3. Die Aussage von Bundeskanzlerin Angela macht über den Tag hinaus deutlich, dass wir in einer globalisierten Welt nur dann eine Chance haben werden, wenn wir zusammenstehen und als Europa geschlossen auftreten. Welche wirtschaftlichen Konsequenzen ein „Nord-Euro“ hätte, zeigen die aktuellen Probleme der Schweiz mit der Aufwertung des Franken. Es ist kein Naturgesetz, dass Deutschland immer eine der führenden Exportnationen bleiben wird. Neue Akteure auf dem Weltmarkt haben in den letzten Jahren eine rasante Entwicklung genommen oder werden sie noch nehmen: China und Indien sowieso, aber auch Brasilien, Indonesien, Südkorea oder die Türkei. Demgegenüber wird uns die demographische Entwicklung noch vor große Herausforderungen stellen. Für eine alternde Gesellschaft ist es sinnvoll, durch Exportüberschüsse ein Guthaben im Ausland aufzubauen. Dieses Guthaben können wir abrufen, wenn aufgrund des demographischen Wandels der Anteil der arbeitenden Bevölkerung in Deutschland abnimmt.

4. Wir haben aus der Finanzmarktkrise gelernt. Auf internationaler Ebene treiben wir die Einführung einer Finanztransaktionssteuer voran und setzen uns für die strengere Regulierung von Derivaten ein. Außerdem steht die Trennung von Geschäfts- und Investmentbanken zur Diskussion. Bei all diesen Punkten sind nationale Alleingänge nicht sinnvoll und die internationale Abstimmung benötigt – auch zu meinem Leidwesen – Zeit.

Wo nationale Regelungen sinnvoll sind, haben wir diese geschaffen. Damit Banken zukünftig nicht mehr die Allgemeinheit in Haftung nehmen können, haben wir eine Bankenabgabe eingeführt. Sie wurde erstmals zum 30. September 2011 erhoben. Die Gelder aus der Bankenabgabe speisen einen Restrukturierungsfonds, der zukünftig systemrelevante Banken retten wird. Allerdings wird dieser Fonds erst in einigen Jahren genügend Kapital angesammelt haben, um auch große Banken retten zu können. Um Spekulanten Einhalt zu gebieten, haben wir außerdem ungedeckte Leerverkäufe verboten.

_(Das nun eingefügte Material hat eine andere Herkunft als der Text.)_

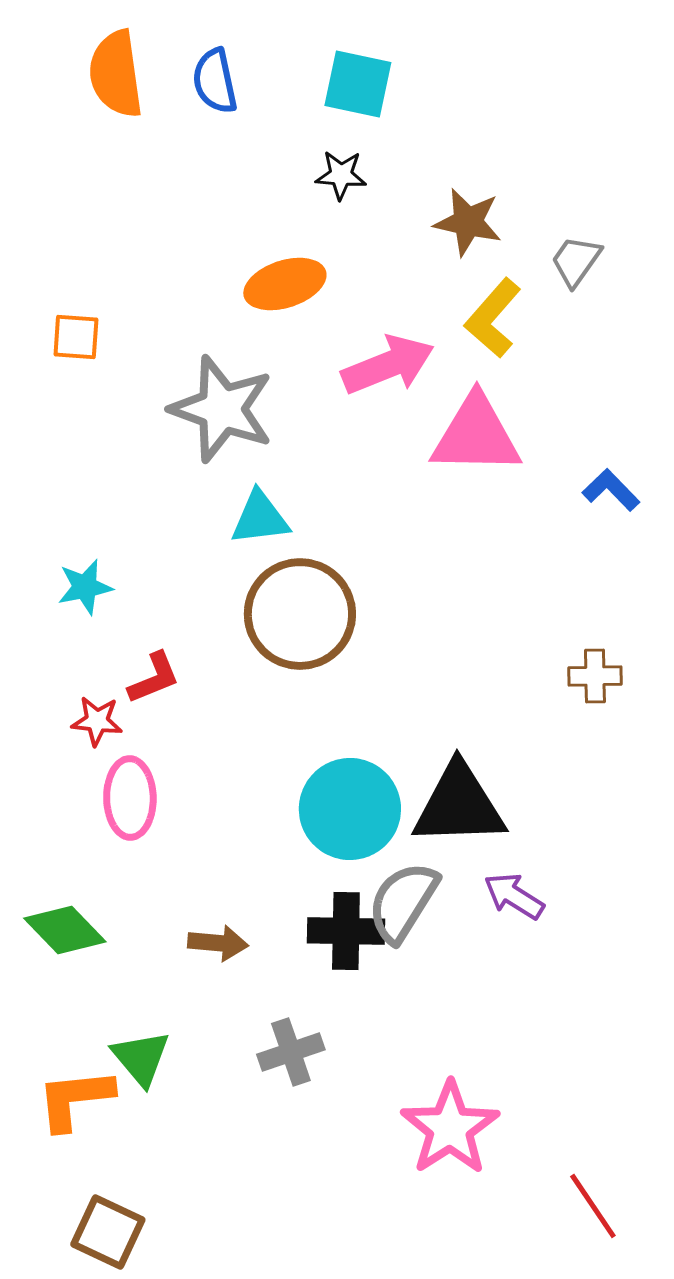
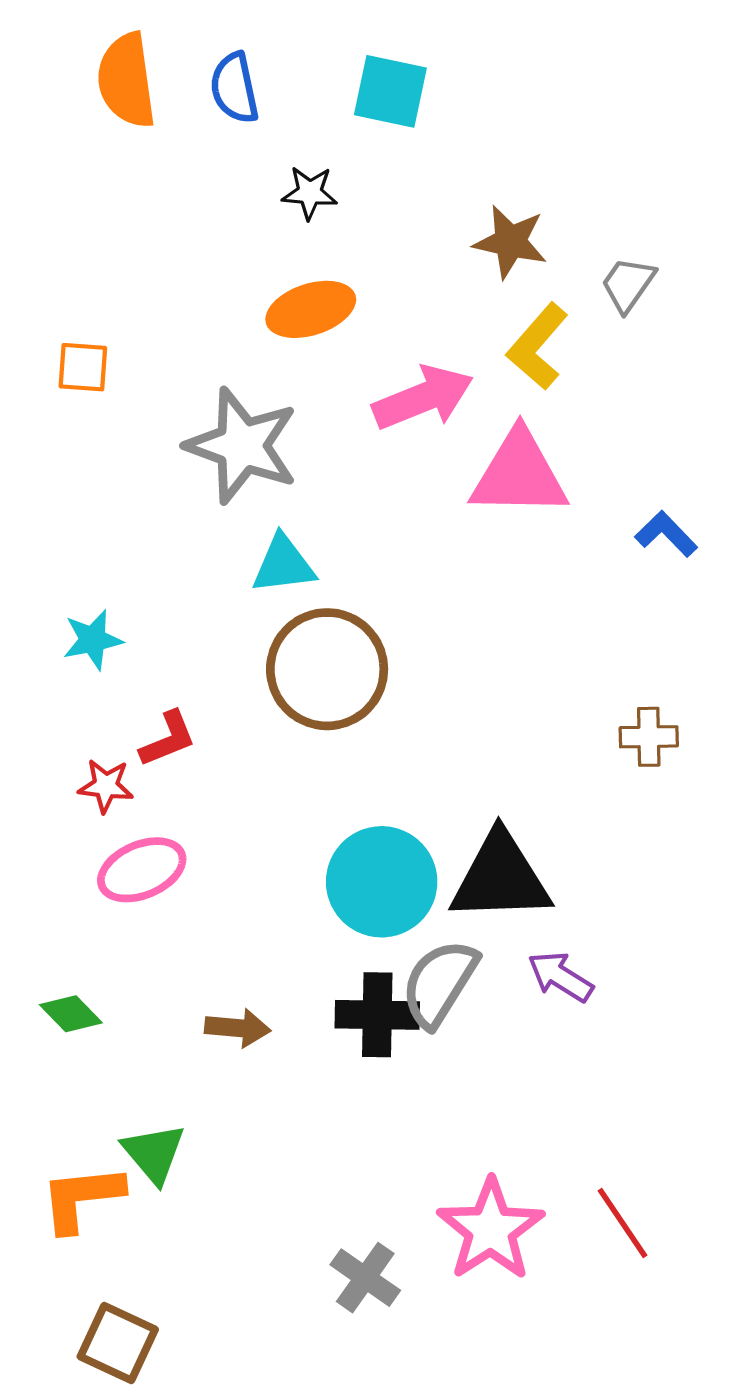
black star: (341, 175) -> (310, 193), moved
pink ellipse: (130, 798) -> (142, 870), turned 68
green diamond: (65, 930) -> (71, 1014), size x0.7
gray cross: (291, 1052) -> (365, 1278), moved, turned -36
red line: (593, 1206) -> (623, 1223), moved

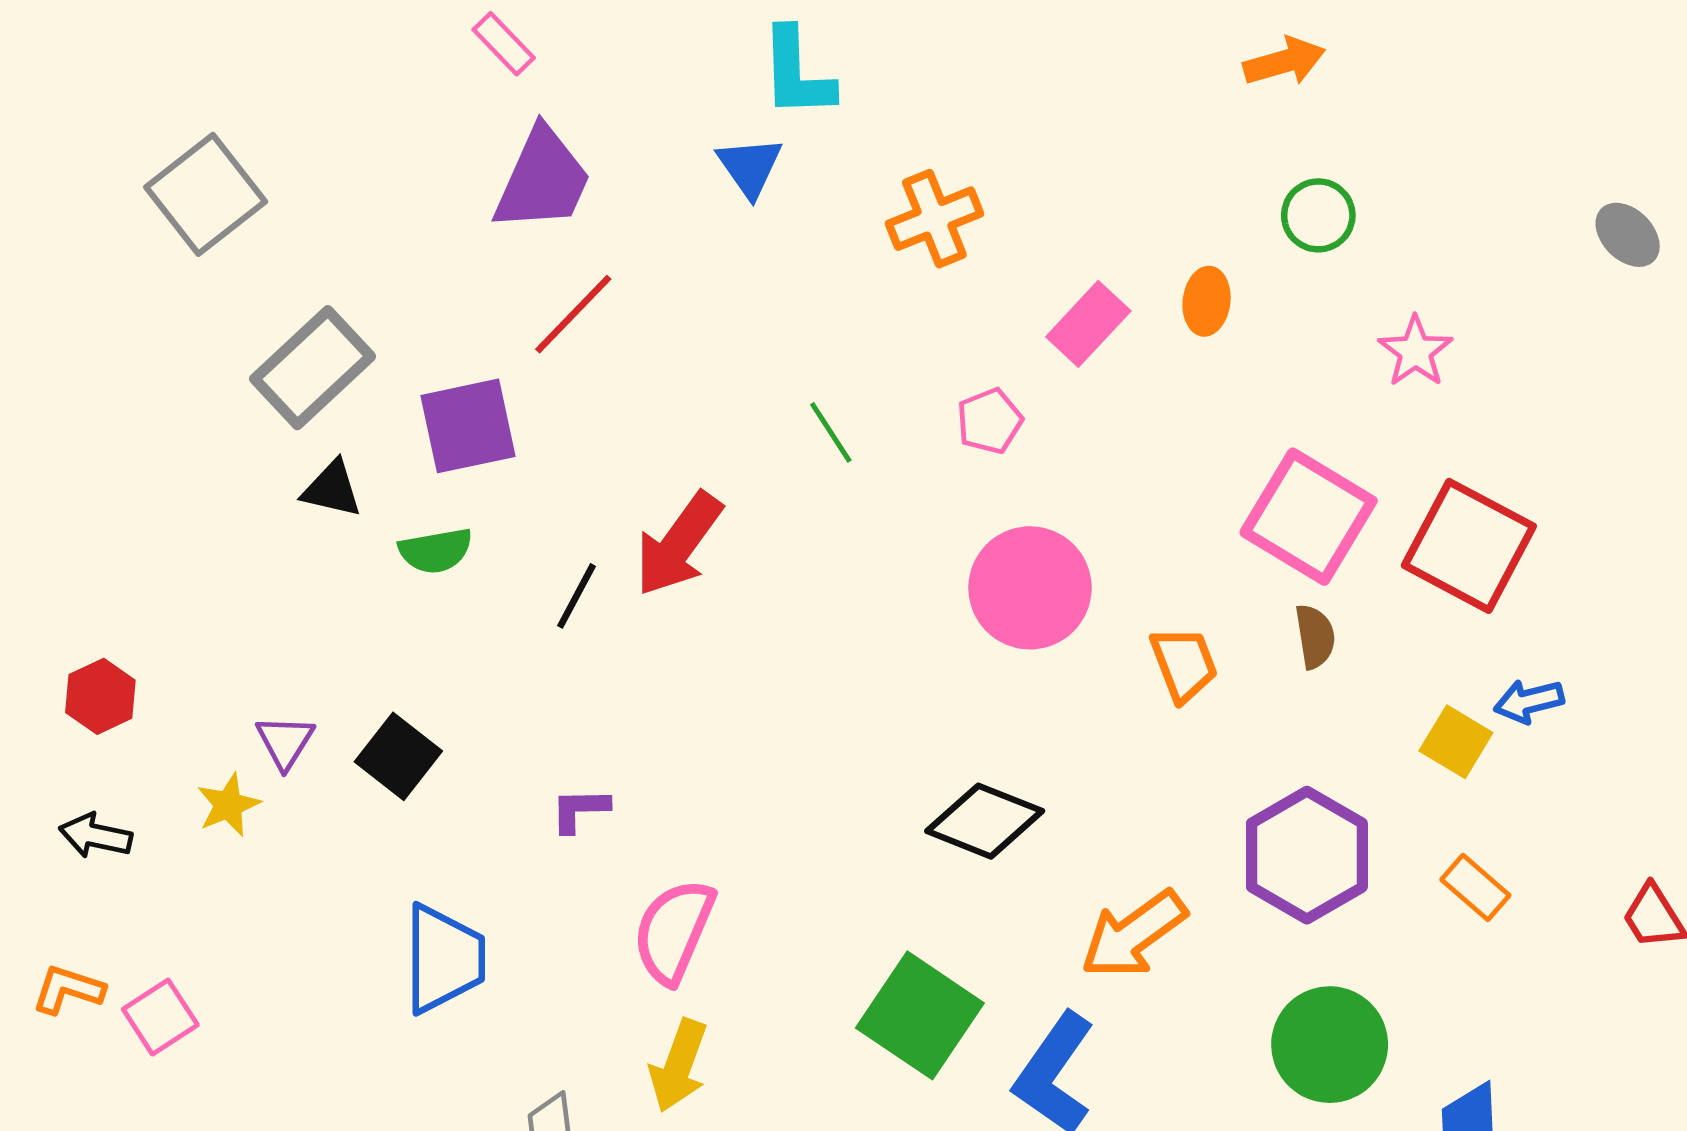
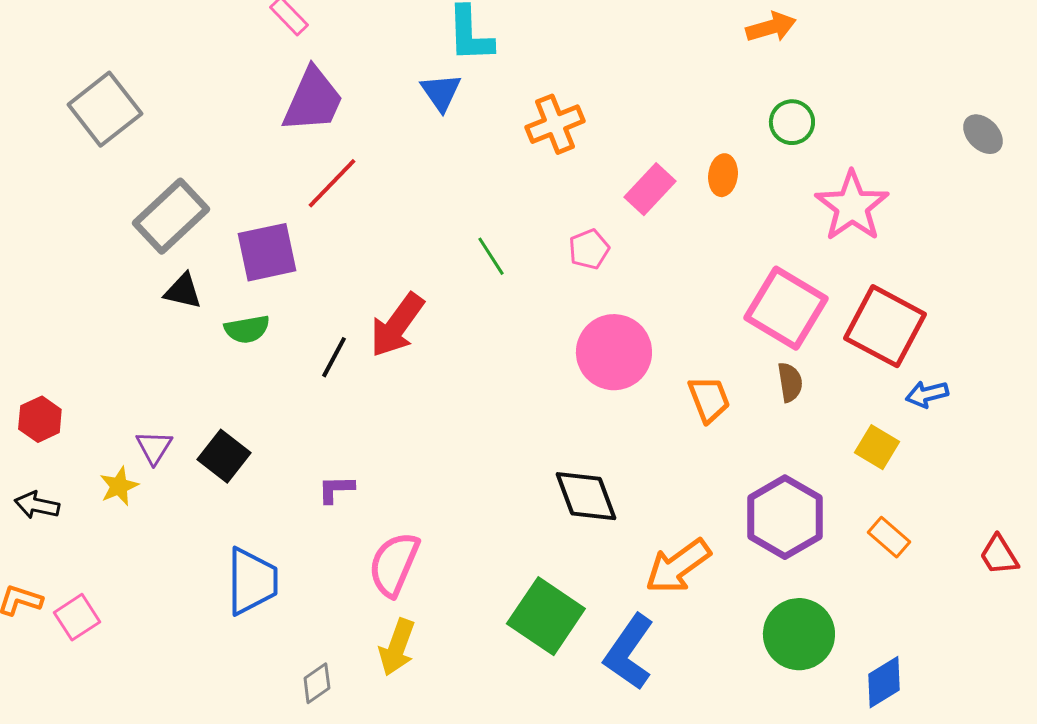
pink star: (1415, 351) -> (852, 206), size x1.6
blue arrow: (1529, 701) -> (927, 394), moved
black diamond: (985, 821) -> (586, 496), turned 48

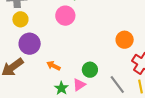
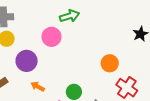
purple circle: (30, 44) -> (27, 61), moved

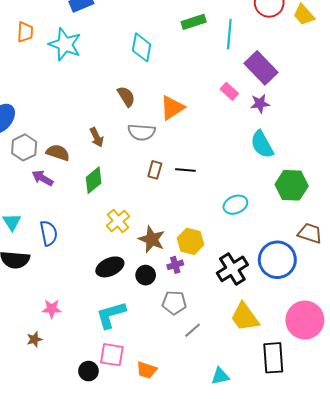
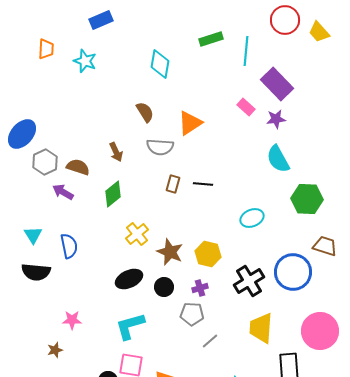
cyan star: (65, 44) -> (85, 61), size x0.7
purple cross: (175, 265) -> (200, 288), moved
yellow trapezoid: (245, 317) -> (261, 328), turned 40

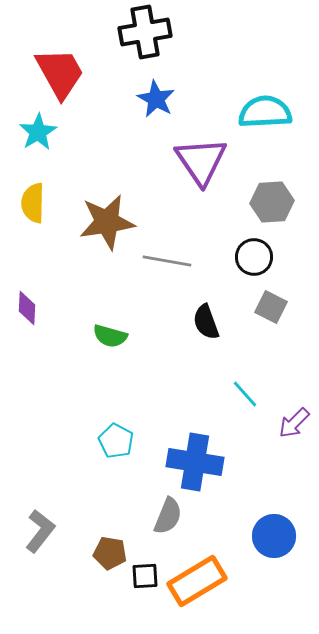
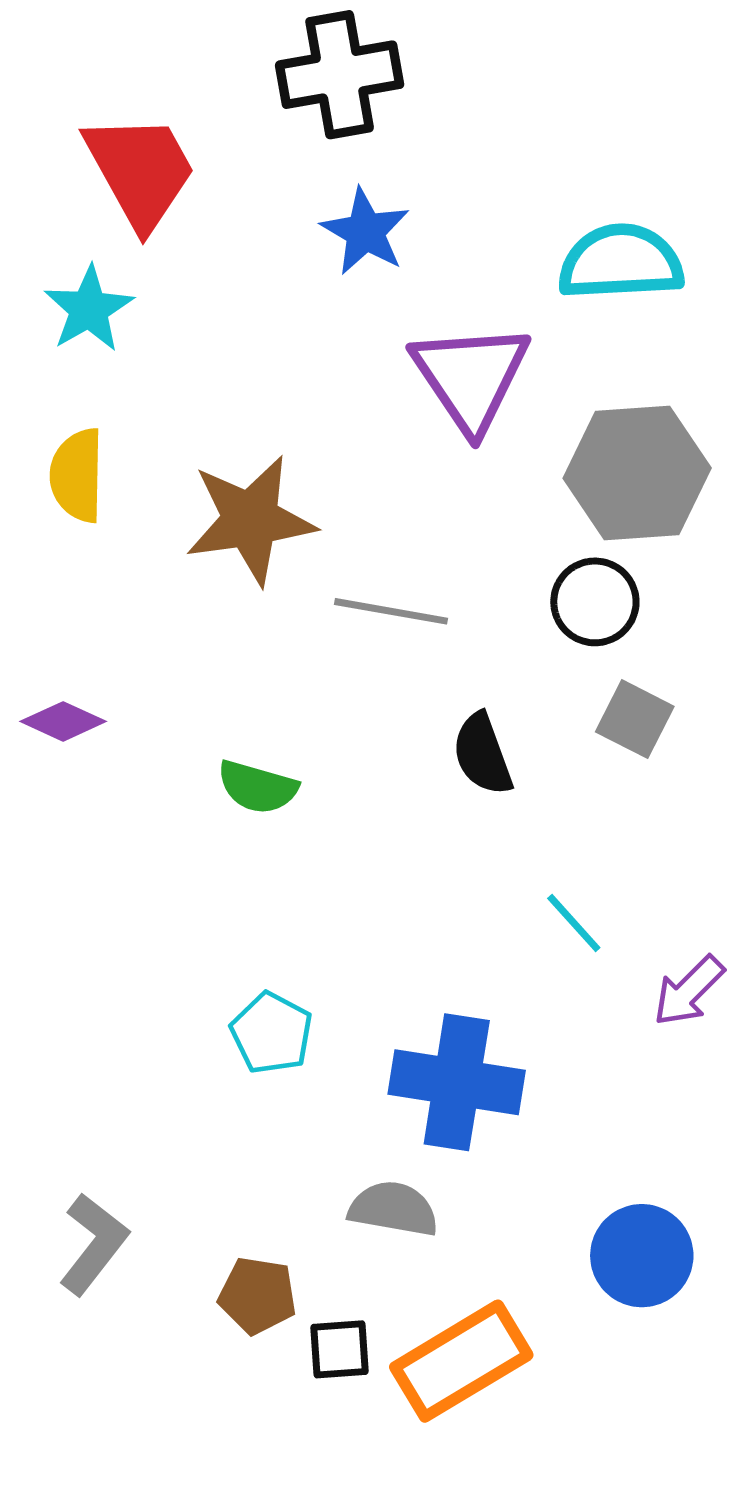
gray hexagon: (272, 202) -> (637, 473), size x1.4
purple diamond: (27, 308) -> (63, 721), turned -68
gray semicircle: (168, 516) -> (393, 1209), turned -102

Bildhaft gesprochen geht es in der Staatsschuldenkrise im Moment darum, das Feuer zu löschen. Die Verbesserung des Brandschutzes steht noch aus. Dazu brauchen wir zum Beispiel ein geordnetes Insolvenzverfahren für Staaten. Außerdem brauchen wir eine Umschuldungsklausel in Staatsschuldtiteln. Beides lässt sich allerdings nicht im Hauruckverfahren einführen.

5. Der Deutsche Bundestag hat Ende September über die Erweiterung des temporären Euro-Rettungsschirms (EFSF) abgestimmt. Ich habe dafür gestimmt. Mein Abstimmungsverhalten habe ich in meiner Antwort auf die Anfrage von Herrn T. ( http://www.abgeordnetenwatch.de/clemens_binninger-575-37484--f310439.html ) ausführlich begründet und erläutert. Die Entscheidung über einen permanenten Rettungsschirm, einen Europäischen Stabilitätsmechanismus (ESM), steht noch aus.